Trump's Art of the Deal? Not so much
President Trump handed Nancy Pelosi and Chuck Schumer the deal of the century this morning.
One top Republican described the move to me as the legislative equivalent of giving an entire stockpile of weapons to Democrats and inviting them to take the entire Republican Party hostage. Republicans are in a state of shock.
Sources inside and close to leadership have used the full range of expletives in text messages reacting to what Trump did this morning. I've yet to speak to a White House official who can convincingly explain Trump's logic.
Here's what Trump did:
He ignored the pleas of his own Treasury Secretary Steven Mnuchin, and of Republican leaders Paul Ryan and Mitch McConnell, and he sided with the Pelosi-Schumer plan to combine Hurricane Harvey relief funding with extending the debt limit and funding the government, both for three months. (GOP leaders wanted to extend the debt limit for 18 months.)Republican leadership sources say Democrats were bluffing and would never follow through on their threat to oppose a longer-term debt ceiling increase.Why this matters: Hurricane Harvey gave Republican leadership a rare opportunity to take the most controversial and politically toxic item — the debt ceiling — off the table for the rest of this Congress. Trump has blown up that opportunity.

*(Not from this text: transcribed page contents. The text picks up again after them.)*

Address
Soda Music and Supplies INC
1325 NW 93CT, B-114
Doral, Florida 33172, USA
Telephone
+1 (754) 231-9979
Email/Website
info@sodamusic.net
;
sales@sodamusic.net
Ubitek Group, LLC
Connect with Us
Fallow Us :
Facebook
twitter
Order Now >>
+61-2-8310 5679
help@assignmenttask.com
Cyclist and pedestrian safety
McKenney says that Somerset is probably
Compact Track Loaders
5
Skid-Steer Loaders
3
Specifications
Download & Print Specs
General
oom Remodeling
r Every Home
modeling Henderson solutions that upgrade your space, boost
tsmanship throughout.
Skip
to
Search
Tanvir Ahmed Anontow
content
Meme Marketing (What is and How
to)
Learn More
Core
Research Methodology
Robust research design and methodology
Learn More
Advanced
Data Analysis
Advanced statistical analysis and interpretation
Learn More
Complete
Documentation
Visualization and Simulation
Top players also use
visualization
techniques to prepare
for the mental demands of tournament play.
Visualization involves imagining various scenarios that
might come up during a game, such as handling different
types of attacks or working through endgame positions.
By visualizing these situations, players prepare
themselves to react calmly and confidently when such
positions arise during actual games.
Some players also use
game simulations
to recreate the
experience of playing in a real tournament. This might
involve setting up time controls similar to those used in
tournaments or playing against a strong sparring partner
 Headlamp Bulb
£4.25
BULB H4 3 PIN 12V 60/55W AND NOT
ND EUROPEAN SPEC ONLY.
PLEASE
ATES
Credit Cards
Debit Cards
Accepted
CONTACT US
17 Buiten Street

When the debt ceiling and government funding bills expire in December, Democrats will have all the leverage, because Republicans can't pass a CR or debt ceiling without Democratic votes.That will also force Republicans to support a funding bill that legalizes the protection of illegal immigrants who were brought to the U.S. as children (the DACA program that Trump says he'll end in six months if Congress doesn't act.)
A top Republican close to leadership captures the prevailing sentiment on Capitol Hill today: "Dems bluffed their way into total victory."